* [Work to be completed] Check every line below for the word "shell" and copy each one that has it.

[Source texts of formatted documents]
[Start of Attachment]

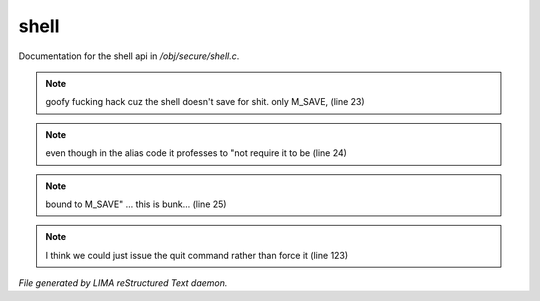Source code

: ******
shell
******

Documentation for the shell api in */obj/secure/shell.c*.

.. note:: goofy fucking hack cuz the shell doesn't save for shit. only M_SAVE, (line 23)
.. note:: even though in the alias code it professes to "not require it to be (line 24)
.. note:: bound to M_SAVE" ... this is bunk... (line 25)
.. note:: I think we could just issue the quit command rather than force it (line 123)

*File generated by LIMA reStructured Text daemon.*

[End of Attachment]

* [Answer for the task]
shell
Documentation for the shell api in */obj/secure/shell.c*.
.. note:: goofy fucking hack cuz the shell doesn't save for shit. only M_SAVE, (line 23)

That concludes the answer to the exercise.